Auteur | Fidèle Allogho-Nkoghe (dir.) |
Editeur | Publibook |
Date | 2013 |
Pages | 454 |
Sujets | Décentralisation administrative Gabon Actes de congrès |
Cote | 59.369 |
La décentralisation est un des thèmes de prédilection de la réflexion politique en Afrique subsaharienne depuis le tournant du millénaire. Après les années sombres des ajustements structurels, les revendications démocratiques des années 1990 ont découvert dans la décentralisation une vertu salvatrice, l’antidote aux pouvoirs autoritaires des partis uniques et des présidents à vie. Le Gabon ne déroge pas à la règle. La loi sur la décentralisation de 1996, alimente le débat politique. Les 22 contributions rassemblées dans cet ouvrage collectif sous la direction de Fidèle Allogho-Nhoghe y participent.

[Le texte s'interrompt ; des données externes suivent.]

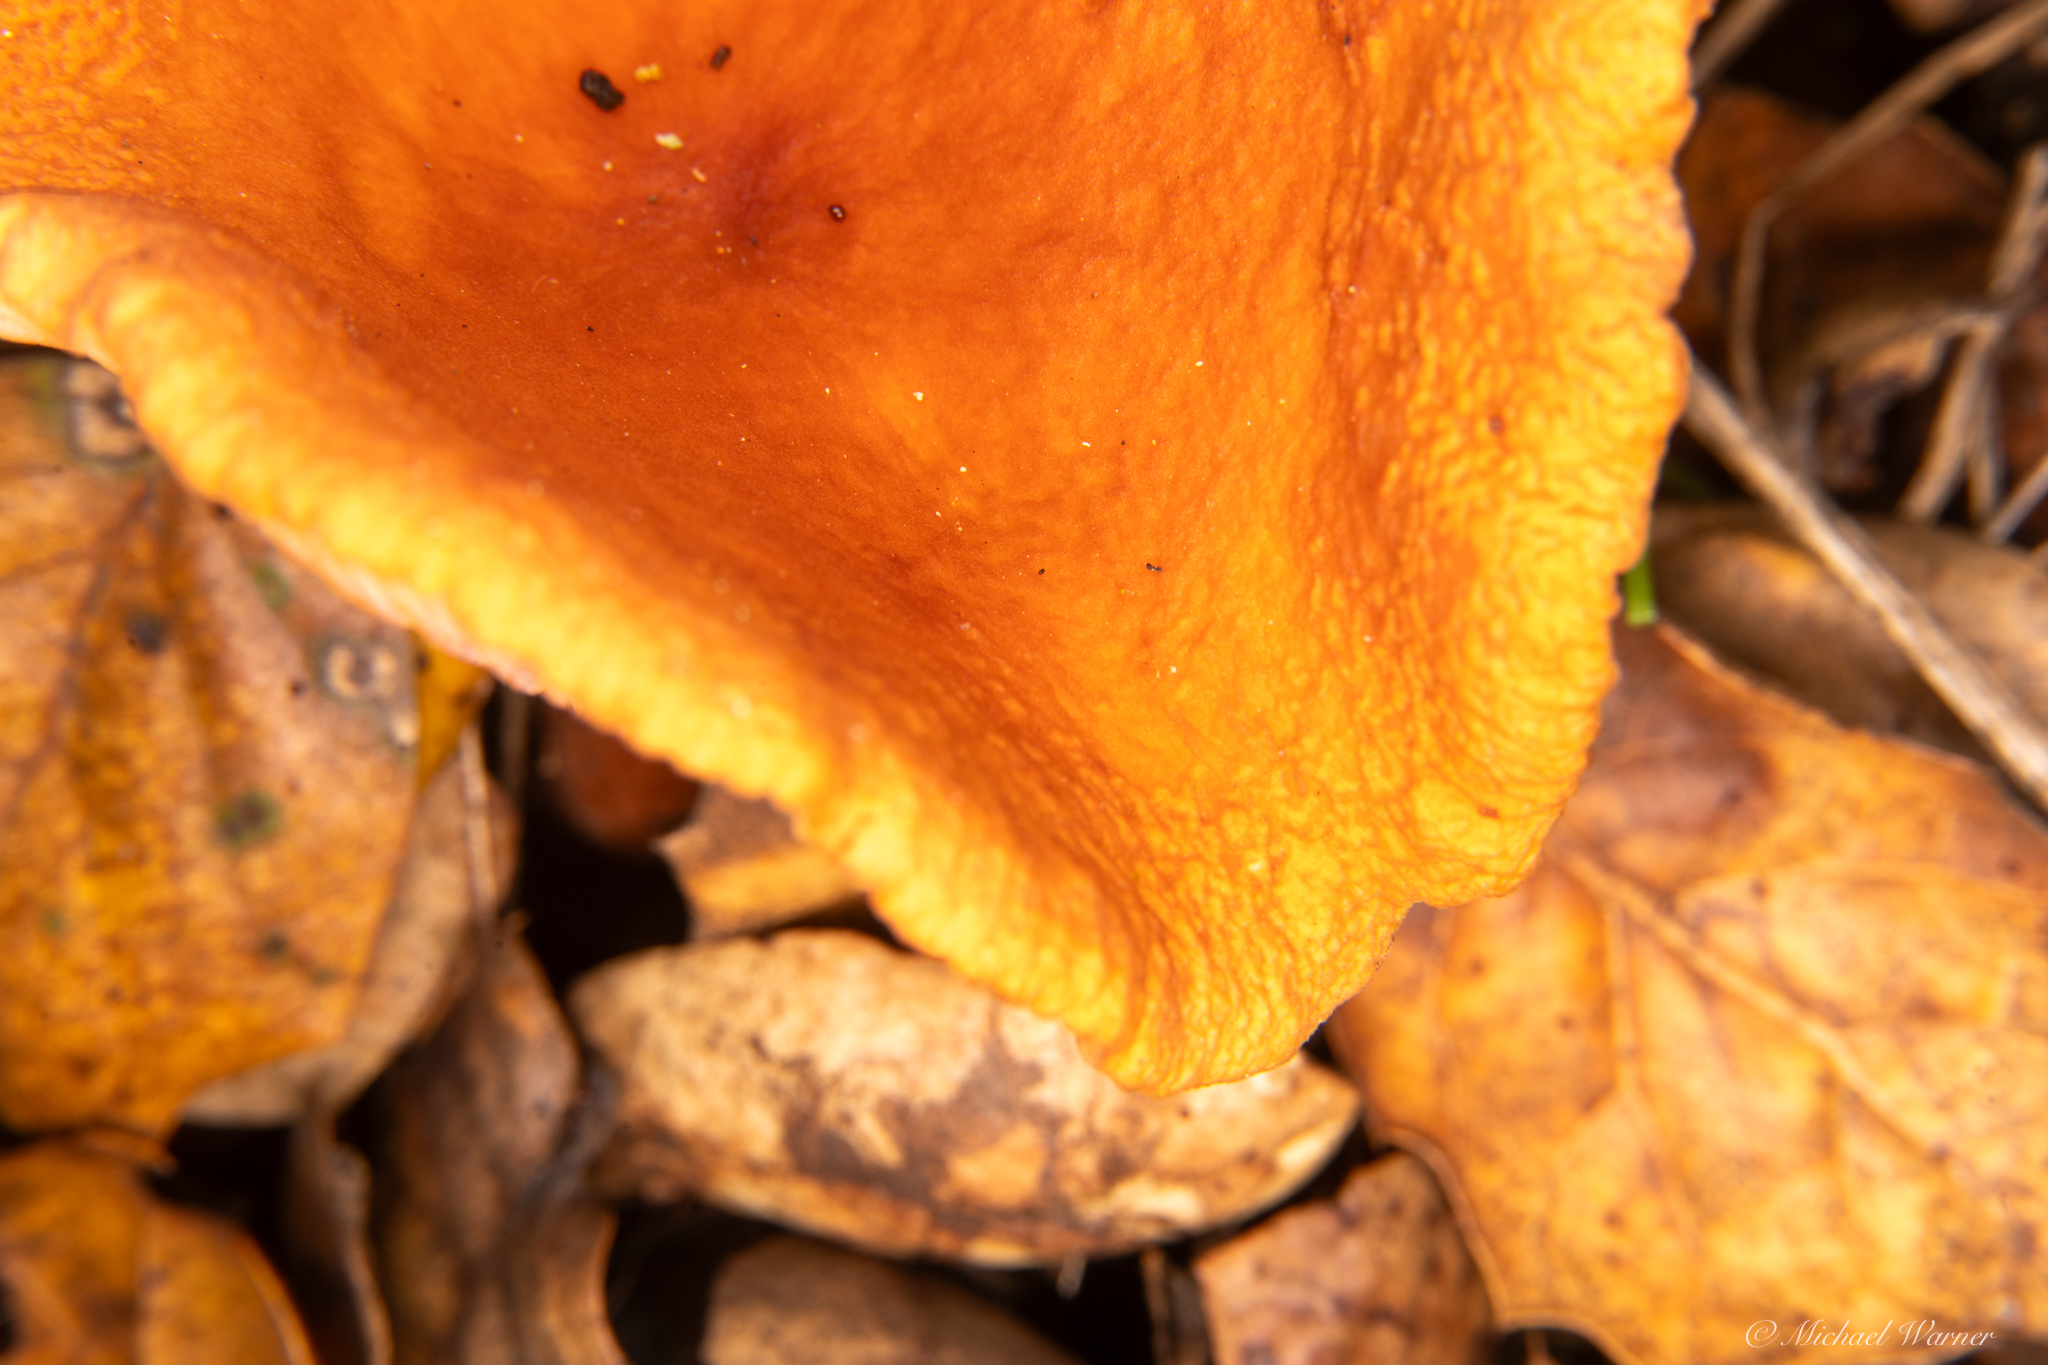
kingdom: Fungi
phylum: Basidiomycota
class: Agaricomycetes
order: Russulales
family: Russulaceae
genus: Lactarius
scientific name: Lactarius rubidus
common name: Candy cap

Le Groupe de recherche en sciences humaines et sociales (GRESHS) de l’Ecole normale supérieure de Libreville est à l’origine de cette réflexion regroupant géographes, philosophes, économistes, historiens, anthropologues, politistes, réunis lors de journées d’études en mai 2011 autour du thème de la décentralisation et du développement. Précédées d’une brève introduction puis de la conférence inaugurale du maire de Libreville, ancien Premier ministre, Jean-François Ntoutoume-Emane, les communications abordent la question de la décentralisation selon différents points de vue et approches disciplinaires. Le principe de cette mise en perspective kaléidoscopique est excellent. Cependant, l’ouvrage n’échappe pas à d’inévitables redondances, chaque auteur se sentant obligé de définir les concepts - centralisation, développement local, aménagement du territoire, démocratie participative etc. On a ainsi l’impression de relire trop souvent la même chose. Une synthèse des différentes communications eût été plus efficace pour dégager les grandes idées relatives à une décentralisation dont tous les auteurs concèdent qu’elle n’existe que sur le papier.
Ces auteurs ont eu à cœur de montrer leur culture et leur habileté dialectique, rendant ainsi un bel hommage à la francophonie, même s’il y a quelque cuistrerie (ENS oblige) dans la recherche de formules frisant parfois l’amphigouri. De Platon à Tocqueville, de Rousseau à Marx et Weber, les références à de grandes figures de la pensée occidentale ne manquent pas. Mais au-delà de l’exercice de style, où sont les problèmes concrets de la décentralisation? Les contributions se limitent en effet à une présentation des principes de la décentralisation et à leur critique sans référence à la réalité de leur mise en œuvre, ni aux raisons de leur échec. On demeure dans le registre de l’institutionnel sans que les acteurs réels soient mis en scène, même dans les textes dont on attendrait davantage de retour de terrain, comme par exemple ceux qui s’intéressent aux chefs de quartiers, à l’éducation ou à la santé.
Le modèle français de décentralisation sert de référence sans que les auteurs s’interrogent sur son applicabilité au Gabon. Rares sont les contributions qui rappellent que le Gabon est un petit pays de moins de 1,5 million d’habitants, et qu’en conséquence la décentralisation n’y a pas la même signification qu’au Nigeria ou en RDC par exemple. En réalité, que cela soit clairement explicité ou en filigrane, les auteurs considèrent la décentralisation comme une réponse à la crise de l’Etat, violemment manifestée dans les années 1990. Ils concluent tous, plus ou moins nettement, à son échec, en omettant toutefois d’en analyser les causes structurelles. En la matière, l’émancipation du mimétisme institutionnel serait un préalable à une réévaluation de la nature du pouvoir prenant davantage en compte le contexte gabonais.
L’ouvrage laisse le lecteur sur sa faim car il relève essentiellement du discours, souvent brillant, parfois obscur, propre à un exercice académique. Les chercheurs de l’Ecole normale supérieure de Libreville ont montré leur habileté à jongler avec les concepts, la géographie gabonaise notamment s’y illustre par une vivacité intellectuelle de bon augure. Reste maintenant à revenir sur terre, à retrouver l’épaisseur de l’espace et des lieux, et l’effectivité des acteurs impliqués dans la décentralisation et le développement local.